Раболепнейший невольник чести в семье, я сносил насмешки и затрещины от уличных пацанов с извечной еврейской приниженностью – пока наконец не восстал на них с извечным еврейским гонором: насмешек от своих я не мог стерпеть потому, что именно за достойное место среди них я и боролся.
Натуры, готовые платить жизнью за достойное место в мнении соплеменников, называются героическими. Я был такой натурой.
В то время взрослые не делились на высоких и маленьких, на блондинов и брюнетов, на красавцев и уродов – все они были одинаково «взрослого» роста, а внешность людям давалась лишь для того, чтобы отличать их друг от друга. Но откуда-то я уже знал, что «просто люди» и «русские» – это одно и то же. Меня окружали просто люди, мне светило просто солнце… или, что то же самое, мне светило русское солнце, по горячей русской земле (тогда никому и в голову не приходило считать казахстанскую землю казахской: русская земля – это просто земля, земля, на которой живут просто люди), итак, по горячей русской земле озадаченно разбредались несколько ошалевшие от избытка лап русские жуки, в сарае покорно вздыхала и хрупала сеном, деликатно отрыгивая, русская корова, а в загородке ворочалась и грозно рычала русская свинья… Боже, что у меня сорвалось! Простите, это я сам еврейская свинья, а в загородке была вовсе даже не свинья, а кабан, открывший мне тайну жизни и смерти.
Кабан мощно ворочался и – с неистовыми повизгивающими нотками – рокотал, неусыпный, словно океанский прибой, но, даже изредка стихая, он оставался обманчивым, как внешность красавицы. Розовая плоть, просвечивающая сквозь редкие белые волосы, напоминала дедушкину лысину, но волосы эти, если осмелишься дотронуться, были жесткими, как щетина, которой, в сущности, они и являлись. Пятачок, совсем уж младенчески розовый и простодушный, оказывался твердым, как резиновый каблук: и то сказать – ведь рыло необходимо для рытья, а не для представительства! Чтобы дотронуться, нужно было полчаса собираться с духом, а потом, повизгивая от ужаса и восторга, пулей вылетать из сарая. Вот вам еще одно свидетельство моей тогдашней благонадежности: к этому нечистому для сионистов животному я питал чистейшие родственные чувства.

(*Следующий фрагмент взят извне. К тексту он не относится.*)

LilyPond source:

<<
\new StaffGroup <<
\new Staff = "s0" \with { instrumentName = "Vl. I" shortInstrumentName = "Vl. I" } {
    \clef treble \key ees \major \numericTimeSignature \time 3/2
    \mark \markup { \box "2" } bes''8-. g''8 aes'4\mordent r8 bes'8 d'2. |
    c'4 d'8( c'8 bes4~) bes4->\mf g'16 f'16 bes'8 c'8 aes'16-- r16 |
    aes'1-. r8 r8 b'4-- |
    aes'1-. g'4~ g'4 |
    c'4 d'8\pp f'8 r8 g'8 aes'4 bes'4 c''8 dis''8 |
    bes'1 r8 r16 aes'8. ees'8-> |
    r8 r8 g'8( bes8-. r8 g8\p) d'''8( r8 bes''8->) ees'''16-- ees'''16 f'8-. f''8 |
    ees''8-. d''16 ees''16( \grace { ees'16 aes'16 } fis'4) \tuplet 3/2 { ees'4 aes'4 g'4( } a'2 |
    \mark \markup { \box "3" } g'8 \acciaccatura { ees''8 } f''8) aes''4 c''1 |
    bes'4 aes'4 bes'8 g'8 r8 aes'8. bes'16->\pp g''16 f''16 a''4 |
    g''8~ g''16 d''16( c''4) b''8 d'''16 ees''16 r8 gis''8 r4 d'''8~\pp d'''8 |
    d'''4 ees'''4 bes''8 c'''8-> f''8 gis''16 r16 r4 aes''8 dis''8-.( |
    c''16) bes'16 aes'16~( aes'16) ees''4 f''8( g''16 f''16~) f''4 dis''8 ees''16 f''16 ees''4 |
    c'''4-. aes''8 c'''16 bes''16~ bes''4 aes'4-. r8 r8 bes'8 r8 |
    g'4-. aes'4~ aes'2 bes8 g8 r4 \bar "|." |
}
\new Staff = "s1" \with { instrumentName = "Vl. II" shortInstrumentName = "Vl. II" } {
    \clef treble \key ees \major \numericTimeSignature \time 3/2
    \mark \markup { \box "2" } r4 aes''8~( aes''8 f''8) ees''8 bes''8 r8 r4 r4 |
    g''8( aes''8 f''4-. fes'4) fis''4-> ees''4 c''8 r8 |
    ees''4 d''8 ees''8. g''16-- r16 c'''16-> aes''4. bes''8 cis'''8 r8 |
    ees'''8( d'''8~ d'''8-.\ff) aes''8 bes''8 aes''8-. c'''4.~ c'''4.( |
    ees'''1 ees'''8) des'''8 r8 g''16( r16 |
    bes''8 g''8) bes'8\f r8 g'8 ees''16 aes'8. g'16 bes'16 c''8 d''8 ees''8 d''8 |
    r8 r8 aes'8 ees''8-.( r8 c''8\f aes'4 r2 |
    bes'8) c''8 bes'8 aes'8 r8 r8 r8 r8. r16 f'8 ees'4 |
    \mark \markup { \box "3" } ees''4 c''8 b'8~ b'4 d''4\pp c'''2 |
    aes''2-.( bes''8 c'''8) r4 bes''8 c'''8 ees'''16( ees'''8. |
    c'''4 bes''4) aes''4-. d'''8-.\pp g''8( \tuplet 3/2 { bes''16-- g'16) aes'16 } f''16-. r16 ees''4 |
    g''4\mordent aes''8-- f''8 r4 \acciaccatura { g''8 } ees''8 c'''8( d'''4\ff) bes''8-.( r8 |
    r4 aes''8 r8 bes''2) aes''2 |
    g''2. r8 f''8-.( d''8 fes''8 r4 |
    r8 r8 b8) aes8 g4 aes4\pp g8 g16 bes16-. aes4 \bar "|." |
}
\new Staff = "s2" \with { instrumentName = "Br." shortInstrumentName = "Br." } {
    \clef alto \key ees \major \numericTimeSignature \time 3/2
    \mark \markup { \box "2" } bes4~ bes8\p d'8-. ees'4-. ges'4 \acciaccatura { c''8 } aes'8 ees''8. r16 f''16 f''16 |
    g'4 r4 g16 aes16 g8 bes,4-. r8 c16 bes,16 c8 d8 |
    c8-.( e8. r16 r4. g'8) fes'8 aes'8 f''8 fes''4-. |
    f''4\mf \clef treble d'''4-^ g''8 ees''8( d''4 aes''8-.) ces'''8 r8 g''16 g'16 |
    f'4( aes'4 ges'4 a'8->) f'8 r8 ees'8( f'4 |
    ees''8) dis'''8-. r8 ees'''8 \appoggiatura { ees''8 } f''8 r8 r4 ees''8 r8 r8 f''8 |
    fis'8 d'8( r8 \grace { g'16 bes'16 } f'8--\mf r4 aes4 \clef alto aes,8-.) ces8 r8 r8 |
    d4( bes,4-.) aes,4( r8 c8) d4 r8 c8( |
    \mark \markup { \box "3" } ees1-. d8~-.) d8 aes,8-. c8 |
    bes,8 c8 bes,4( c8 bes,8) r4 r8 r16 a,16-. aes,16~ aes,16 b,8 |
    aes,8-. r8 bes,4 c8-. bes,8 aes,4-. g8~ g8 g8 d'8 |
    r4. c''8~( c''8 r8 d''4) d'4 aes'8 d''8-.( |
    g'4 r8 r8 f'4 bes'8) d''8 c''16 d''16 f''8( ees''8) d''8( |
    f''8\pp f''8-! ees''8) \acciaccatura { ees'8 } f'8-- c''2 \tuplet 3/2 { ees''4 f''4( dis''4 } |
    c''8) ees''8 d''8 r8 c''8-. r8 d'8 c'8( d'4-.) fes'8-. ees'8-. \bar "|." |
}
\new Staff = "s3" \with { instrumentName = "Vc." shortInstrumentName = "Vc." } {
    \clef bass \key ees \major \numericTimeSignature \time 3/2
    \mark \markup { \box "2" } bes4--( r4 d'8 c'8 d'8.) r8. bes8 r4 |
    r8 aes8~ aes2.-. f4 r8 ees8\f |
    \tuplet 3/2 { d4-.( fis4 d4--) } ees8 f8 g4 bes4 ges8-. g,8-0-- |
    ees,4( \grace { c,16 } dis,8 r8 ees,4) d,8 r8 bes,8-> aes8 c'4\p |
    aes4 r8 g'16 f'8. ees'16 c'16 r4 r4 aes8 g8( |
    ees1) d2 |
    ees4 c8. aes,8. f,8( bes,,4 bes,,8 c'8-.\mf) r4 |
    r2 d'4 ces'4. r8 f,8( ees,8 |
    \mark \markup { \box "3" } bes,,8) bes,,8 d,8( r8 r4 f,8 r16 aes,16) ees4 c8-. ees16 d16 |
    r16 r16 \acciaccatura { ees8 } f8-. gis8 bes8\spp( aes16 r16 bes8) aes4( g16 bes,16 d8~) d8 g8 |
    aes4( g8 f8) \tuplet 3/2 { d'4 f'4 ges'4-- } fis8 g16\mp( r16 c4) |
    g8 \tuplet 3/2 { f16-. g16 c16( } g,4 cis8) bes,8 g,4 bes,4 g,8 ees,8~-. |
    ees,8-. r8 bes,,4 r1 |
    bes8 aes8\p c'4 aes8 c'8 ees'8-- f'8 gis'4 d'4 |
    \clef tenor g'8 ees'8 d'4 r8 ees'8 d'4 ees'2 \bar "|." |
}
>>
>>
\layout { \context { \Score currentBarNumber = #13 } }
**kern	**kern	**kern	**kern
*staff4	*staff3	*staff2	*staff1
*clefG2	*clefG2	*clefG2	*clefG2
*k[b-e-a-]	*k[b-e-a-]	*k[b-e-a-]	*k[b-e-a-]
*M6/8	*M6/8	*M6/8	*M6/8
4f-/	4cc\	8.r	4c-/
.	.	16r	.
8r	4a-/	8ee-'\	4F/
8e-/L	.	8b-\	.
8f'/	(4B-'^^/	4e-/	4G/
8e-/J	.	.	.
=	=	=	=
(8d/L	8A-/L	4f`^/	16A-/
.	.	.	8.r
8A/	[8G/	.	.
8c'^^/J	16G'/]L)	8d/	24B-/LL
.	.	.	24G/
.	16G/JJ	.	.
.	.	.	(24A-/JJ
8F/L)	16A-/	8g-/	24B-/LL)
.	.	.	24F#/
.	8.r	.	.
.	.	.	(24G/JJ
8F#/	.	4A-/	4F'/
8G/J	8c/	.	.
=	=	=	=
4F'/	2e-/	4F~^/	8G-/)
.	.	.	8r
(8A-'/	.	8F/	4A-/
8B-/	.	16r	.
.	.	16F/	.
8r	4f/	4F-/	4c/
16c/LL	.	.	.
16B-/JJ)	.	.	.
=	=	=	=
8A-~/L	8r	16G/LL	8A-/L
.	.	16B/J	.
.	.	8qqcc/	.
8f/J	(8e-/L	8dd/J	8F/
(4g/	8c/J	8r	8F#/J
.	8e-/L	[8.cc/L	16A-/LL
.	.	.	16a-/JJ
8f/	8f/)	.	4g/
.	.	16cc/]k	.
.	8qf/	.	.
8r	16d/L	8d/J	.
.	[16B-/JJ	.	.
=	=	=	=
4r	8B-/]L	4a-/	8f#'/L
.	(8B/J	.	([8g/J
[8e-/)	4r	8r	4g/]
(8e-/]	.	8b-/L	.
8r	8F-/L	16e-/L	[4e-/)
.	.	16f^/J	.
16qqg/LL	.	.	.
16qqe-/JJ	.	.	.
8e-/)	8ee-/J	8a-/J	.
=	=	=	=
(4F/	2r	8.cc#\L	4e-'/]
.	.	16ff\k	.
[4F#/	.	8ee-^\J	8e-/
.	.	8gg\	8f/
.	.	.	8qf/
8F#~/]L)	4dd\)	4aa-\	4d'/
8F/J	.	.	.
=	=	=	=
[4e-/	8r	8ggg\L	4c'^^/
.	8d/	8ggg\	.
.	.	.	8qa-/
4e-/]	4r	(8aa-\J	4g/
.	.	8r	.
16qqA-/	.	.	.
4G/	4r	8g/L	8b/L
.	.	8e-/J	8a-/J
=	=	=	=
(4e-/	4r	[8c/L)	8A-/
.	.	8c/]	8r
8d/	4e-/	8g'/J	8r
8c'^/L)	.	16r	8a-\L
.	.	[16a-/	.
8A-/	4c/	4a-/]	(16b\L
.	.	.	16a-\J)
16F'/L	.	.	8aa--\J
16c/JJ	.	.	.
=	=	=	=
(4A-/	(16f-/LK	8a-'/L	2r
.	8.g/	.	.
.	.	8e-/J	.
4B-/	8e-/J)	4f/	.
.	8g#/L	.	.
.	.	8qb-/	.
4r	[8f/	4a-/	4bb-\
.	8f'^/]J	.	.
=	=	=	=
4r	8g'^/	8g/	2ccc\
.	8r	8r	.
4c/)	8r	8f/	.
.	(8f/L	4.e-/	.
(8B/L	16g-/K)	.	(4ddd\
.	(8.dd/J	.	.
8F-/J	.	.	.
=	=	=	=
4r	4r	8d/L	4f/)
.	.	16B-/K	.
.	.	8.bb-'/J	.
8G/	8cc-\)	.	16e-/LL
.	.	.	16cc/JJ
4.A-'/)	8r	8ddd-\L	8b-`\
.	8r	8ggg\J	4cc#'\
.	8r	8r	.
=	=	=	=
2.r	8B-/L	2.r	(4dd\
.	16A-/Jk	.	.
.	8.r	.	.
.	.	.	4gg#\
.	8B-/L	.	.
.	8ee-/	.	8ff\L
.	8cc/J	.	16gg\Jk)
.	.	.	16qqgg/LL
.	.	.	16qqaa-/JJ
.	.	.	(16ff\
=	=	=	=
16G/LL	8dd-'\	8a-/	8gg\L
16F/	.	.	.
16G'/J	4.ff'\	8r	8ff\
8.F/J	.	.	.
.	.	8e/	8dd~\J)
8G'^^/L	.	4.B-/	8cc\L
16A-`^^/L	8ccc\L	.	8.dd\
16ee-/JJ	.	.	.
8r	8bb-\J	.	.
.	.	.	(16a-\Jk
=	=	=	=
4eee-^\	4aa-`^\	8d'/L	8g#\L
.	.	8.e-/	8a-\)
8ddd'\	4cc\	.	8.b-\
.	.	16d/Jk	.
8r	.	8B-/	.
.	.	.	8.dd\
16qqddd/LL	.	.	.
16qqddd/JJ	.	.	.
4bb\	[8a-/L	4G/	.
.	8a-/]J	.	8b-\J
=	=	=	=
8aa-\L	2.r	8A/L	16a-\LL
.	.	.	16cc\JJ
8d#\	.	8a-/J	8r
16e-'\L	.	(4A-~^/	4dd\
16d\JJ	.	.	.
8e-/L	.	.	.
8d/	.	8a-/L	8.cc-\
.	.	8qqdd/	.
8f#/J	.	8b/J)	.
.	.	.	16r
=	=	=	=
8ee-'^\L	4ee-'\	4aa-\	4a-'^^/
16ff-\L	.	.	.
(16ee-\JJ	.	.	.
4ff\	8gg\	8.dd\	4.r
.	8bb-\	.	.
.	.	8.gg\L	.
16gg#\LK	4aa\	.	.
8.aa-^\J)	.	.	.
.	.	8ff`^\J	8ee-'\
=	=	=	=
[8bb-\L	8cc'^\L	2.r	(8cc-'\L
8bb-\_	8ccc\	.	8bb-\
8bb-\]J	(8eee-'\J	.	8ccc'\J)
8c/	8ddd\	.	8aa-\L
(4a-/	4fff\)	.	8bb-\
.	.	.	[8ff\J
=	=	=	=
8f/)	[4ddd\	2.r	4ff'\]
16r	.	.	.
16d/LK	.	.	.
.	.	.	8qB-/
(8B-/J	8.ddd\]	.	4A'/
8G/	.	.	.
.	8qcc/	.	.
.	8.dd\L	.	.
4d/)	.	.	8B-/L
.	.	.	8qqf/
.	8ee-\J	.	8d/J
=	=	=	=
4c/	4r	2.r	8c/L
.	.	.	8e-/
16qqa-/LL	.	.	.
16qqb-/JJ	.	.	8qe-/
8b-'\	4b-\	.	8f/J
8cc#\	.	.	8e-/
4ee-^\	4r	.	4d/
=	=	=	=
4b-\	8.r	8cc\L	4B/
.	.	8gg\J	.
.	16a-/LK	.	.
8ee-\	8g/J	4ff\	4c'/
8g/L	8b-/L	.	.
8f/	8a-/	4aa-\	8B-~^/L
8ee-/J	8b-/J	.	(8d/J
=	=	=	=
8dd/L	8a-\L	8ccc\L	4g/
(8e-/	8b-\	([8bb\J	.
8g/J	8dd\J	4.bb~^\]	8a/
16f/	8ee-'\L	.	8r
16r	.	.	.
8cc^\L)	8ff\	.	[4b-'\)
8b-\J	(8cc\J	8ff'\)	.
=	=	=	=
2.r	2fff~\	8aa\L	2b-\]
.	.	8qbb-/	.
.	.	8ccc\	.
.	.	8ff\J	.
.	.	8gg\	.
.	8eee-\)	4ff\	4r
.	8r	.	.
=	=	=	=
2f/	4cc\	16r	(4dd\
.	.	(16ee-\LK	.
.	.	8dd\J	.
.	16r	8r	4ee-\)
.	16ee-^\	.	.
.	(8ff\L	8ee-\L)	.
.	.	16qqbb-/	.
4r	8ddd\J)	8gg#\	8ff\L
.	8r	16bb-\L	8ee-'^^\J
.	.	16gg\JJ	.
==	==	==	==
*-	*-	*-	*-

Ну в точности как к родственникам: при их жизни – привязанность, при утрате – боль, после смерти – умиротворенное пользование наследством. Когда подходил срок колоть моего друга, будничный, тусклый, уныло длинный нож, которым бабушка скоблила кухонный стол, внезапно озарялся беспощадной отточенностью. Появлялся, опуская глаза, как бы стыдясь своей непомерно почетной роли, свинокол в резиновых сапогах (тогда-то я и уловил сходство слов «резня» и «резина»), начиналась озабоченная мужская беготня, а я, обмирая от тоски, бродил вокруг сарая, затем, набравшись не то храбрости, не то бесстыдства, заглядывал в черную дверь и с оборвавшимся сердцем кидался обратно, успев заметить только ужасающие в своей непонятности веревки, неизвестно с какой, но ужасной целью перекинутые через поперечную балку. Я принимался скитаться дальше, изнемогая от тоски и что-то клятвенно бормоча, – а когда возвращался, уже весело-истошно выла паяльная лампа, женщины отскабливали черные паленые бочечные бочища, сияли тазы с многоцветной требухой, не кровь, а розовая вода стекала с… нет, это был уже не друг, а мясо – я к нему и относился как к мясу.
Вот и вся мудрость жизни: как только смерть начинает побеждать, переведи глаза на что-нибудь другое, назови потерянного друга каким-нибудь иным словом – ну хоть «покойник» – и сможешь с чистым сердцем возглашать, что жизнь все-таки всегда торжествует. И это будет сущая правда, если не вспоминать про тех, кто умер.